The Contemporary Arts Museum Houston'S (CAMH) latest effort, The Dirty South: Contemporary Art, Material Culture, and the Sonic Impulse is a historic undertaking brought forth by Houston native, noted scholar and curator Valerie Cassel Oliver.
The Dirty South, on view through February 2022, explores a century of Black visual and sonic traditions. Rooted in three central themes—landscape, religion and the Black body—the exhibition features over 140 artworks by a multigenerational roster of self-taught and academically trained artists. The exhibition made its debut at the Virginia Museum of Fine Arts in May 2021, and its Houston premiere marks a special homecoming.
Here's an excerpt from Houstonia's Winter 2021 issue on stands November 30.:
For nearly two decades, Cassel Oliver has dedicated her career to championing the work of Black artists, especially those from the U.S. South. Before embarking on her role as the Sydney and Frances Lewis Family Curator of Modern and Contemporary Art at the VMFA, she spent nearly 17 years as the senior curator at CAMH, where she organized an array of groundbreaking exhibitions.
Towards the end of her tenure, Cassel Oliver proposed a project that would investigate how hip-hop provided contemporary artists of the 1980s with what she describes as, “a real sense of self.” The exhibition idea followed her to Richmond, where she has spent the past four years deepening her research and building the VMFA’s permanent collection.
“The power that Houston has presented to the world is so amazing. A lot of growth and cosmopolitanism was happening there and artists were bringing attention to that power and creativity. The music was giving visual artists a license to press forward,” Cassel Oliver says. Visual artists like Jason Moran, Kaneem Smith, Mel Chin, Melvin Edwards, John Biggers, Robert Hodge, and Jamal Cyrus represent the best of the city’s dexterity.
The Dirty South is a history sweeping tribute to the genius and ingenuity embedded within Black Southern culture, from Grillz to jazz and slabs. Undoubtedly her most ambitious project to date, the exhibition is a culmination of Cassel Oliver’s curatorial endeavors, as several of her previous shows have nourished its conception, including a number of first-rate presentations at CAMH.

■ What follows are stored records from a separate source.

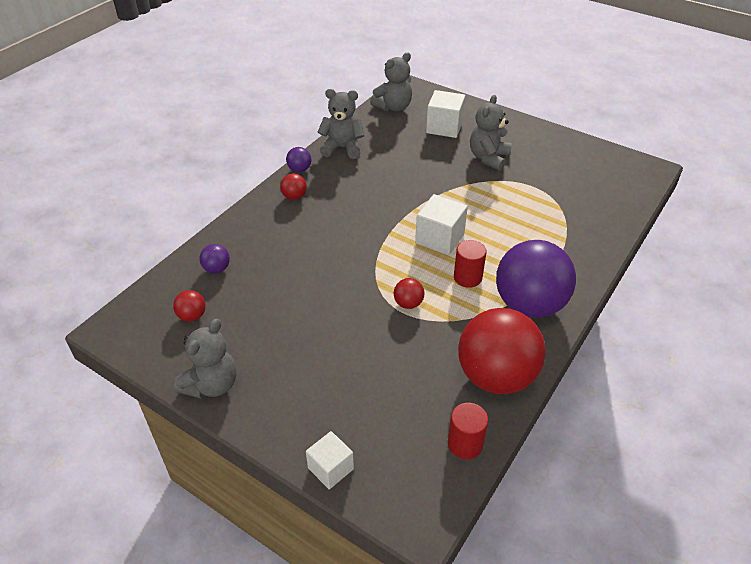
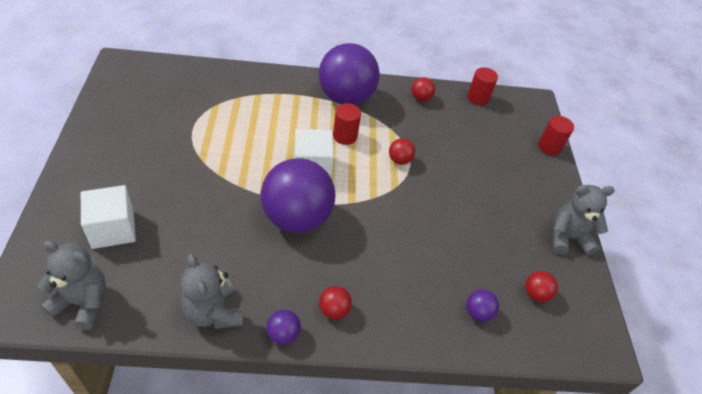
camera: 130 degrees left, 5 degrees up
white cube [306,431,354,489] -> red cylinder [538,116,574,155]
red ball [458,308,546,394] -> red ball [412,77,435,101], size x0.41
grey teddy bear [470,95,512,171] -> none
none -> purple ball [261,158,335,233]

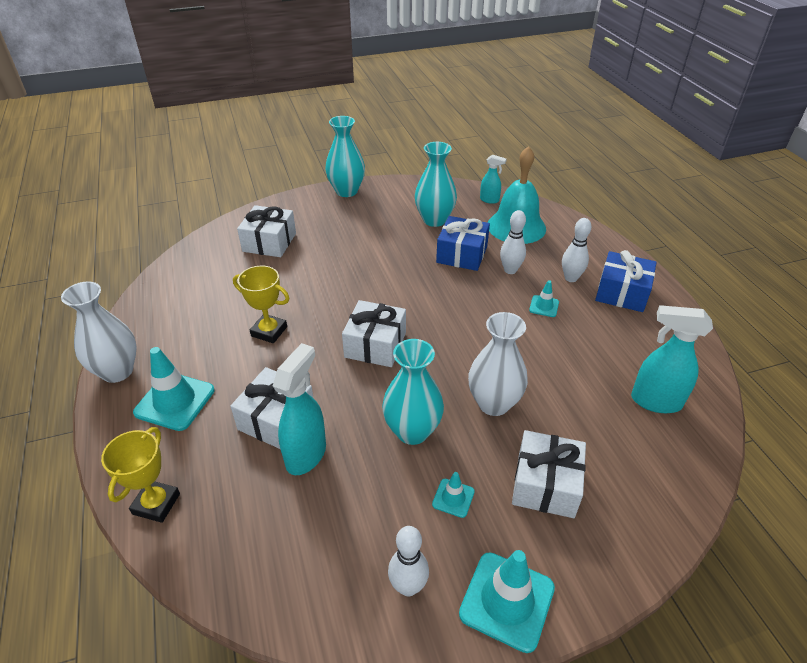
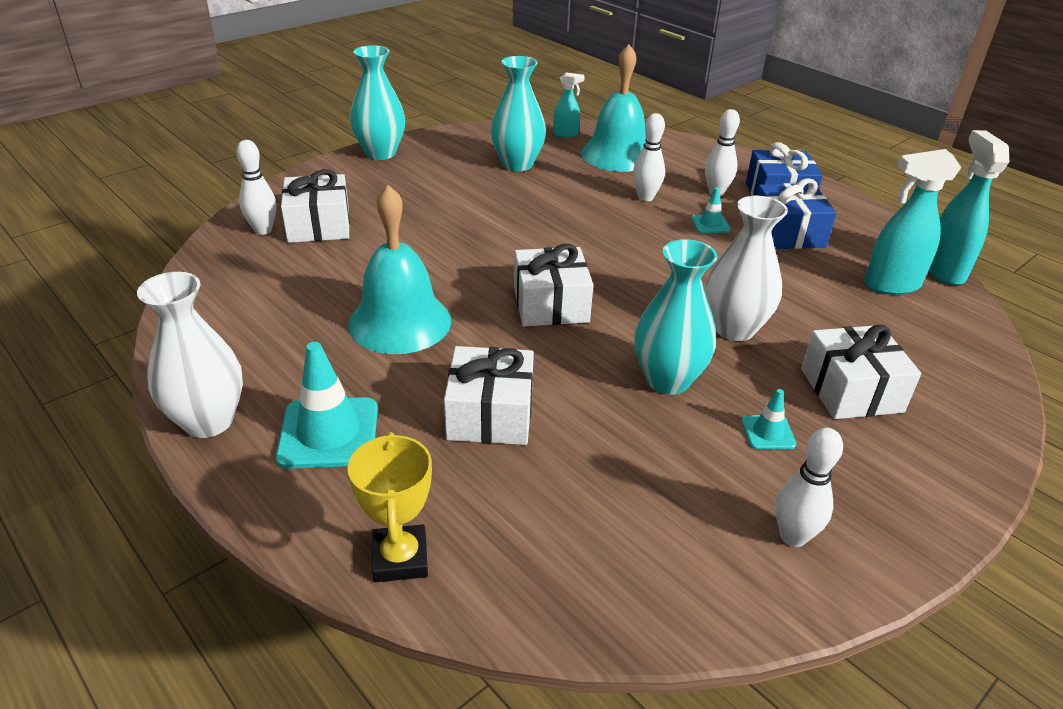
camera: 25 degrees left, 5 degrees down
yellow trophy [233,266,290,343] -> turquoise bell [348,185,451,354]
turquoise spray bottle [273,343,326,475] -> turquoise spray bottle moved to [928,130,1009,285]
blue gift [436,216,490,271] -> blue gift moved to [756,178,836,249]
turquoise traffic cone [459,550,555,653] -> none
none -> white bowling pin [236,140,276,235]

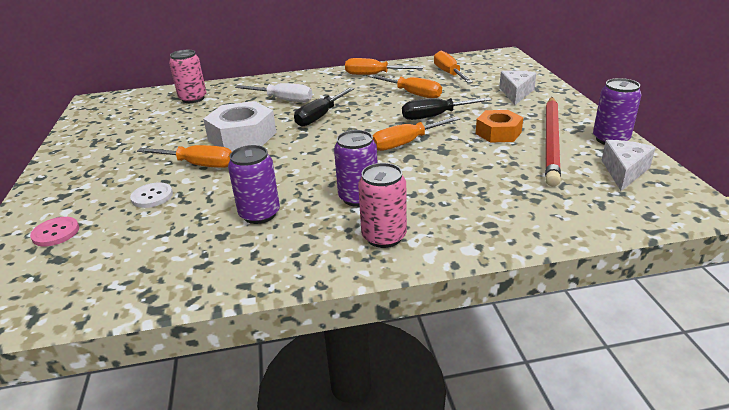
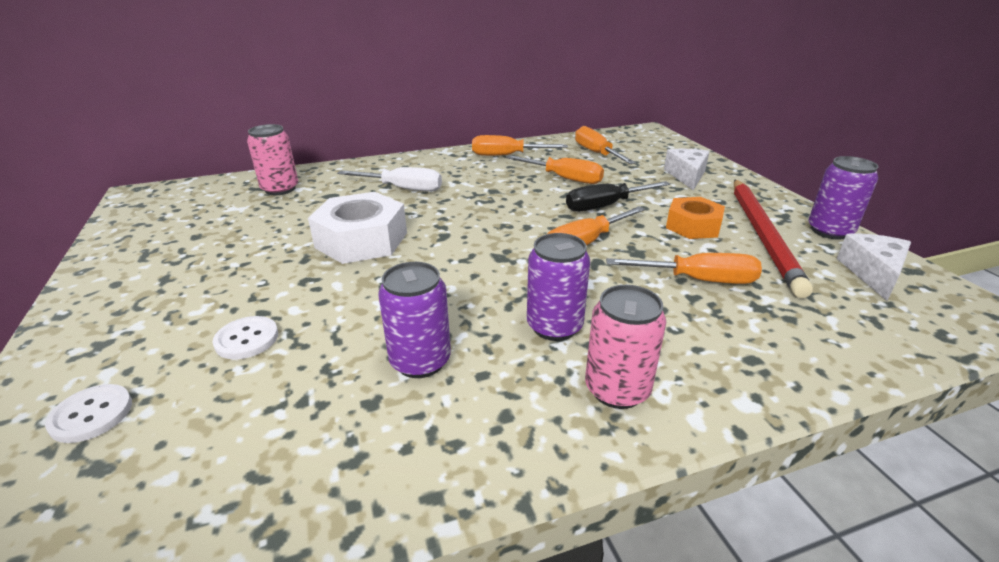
camera: 10 degrees left, 0 degrees up
pink button [30,217,79,246] -> white button [45,384,132,443]
orange screwdriver [137,145,232,168] -> orange screwdriver moved to [606,253,762,284]
black screwdriver [294,87,355,127] -> none

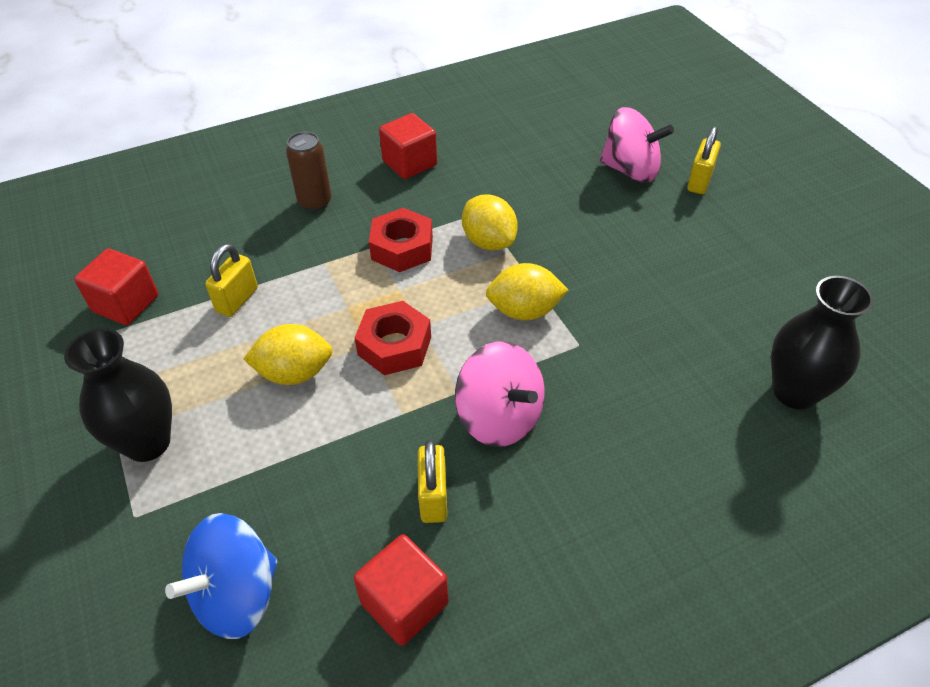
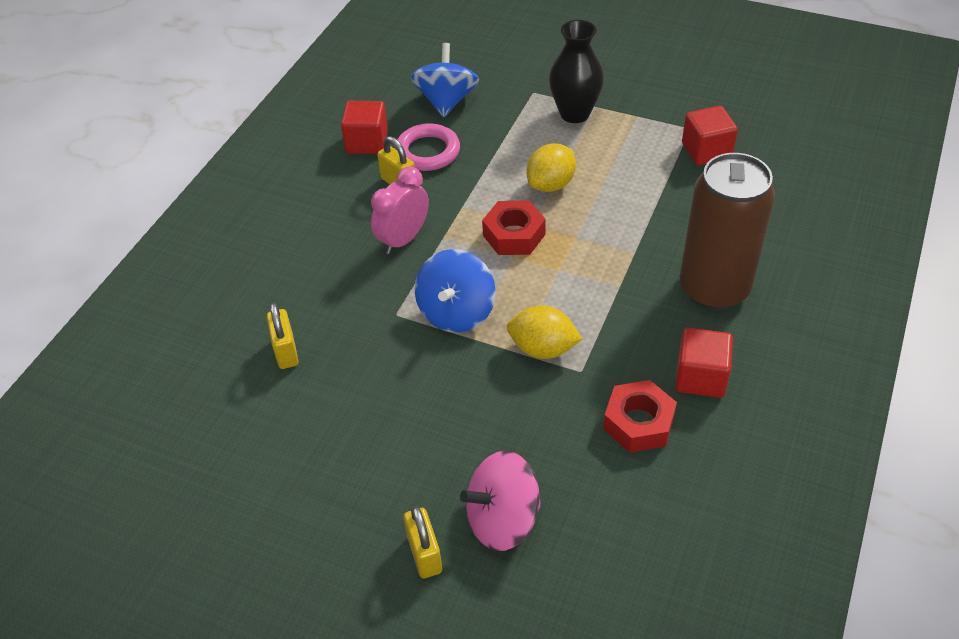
camera: 140 degrees right, 0 degrees up
yellow padlock [205,244,258,317] -> yellow padlock moved to [267,302,299,369]
brown can [286,132,332,211] -> brown can [680,153,775,310], size x2.01
red nut [369,208,433,272] -> red nut moved to [603,380,677,453]
pink spinning top [455,342,545,447] -> pink clock [371,166,429,254]
yellow lemon [486,263,568,321] -> blue spinning top [415,249,496,333]
black vase [771,276,874,410] -> none
none -> pink ring [395,123,460,171]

“There’s no one American visual narrative,” Cassel Oliver concludes. “There are multiple and some of them converge into one another. In our desire to compress and get to one, we ignore all of these other narratives that are so crucial to understanding our true selves. That was the part I wanted to get to with The Dirty South. We have to understand that the South is the American story, everything happens here.”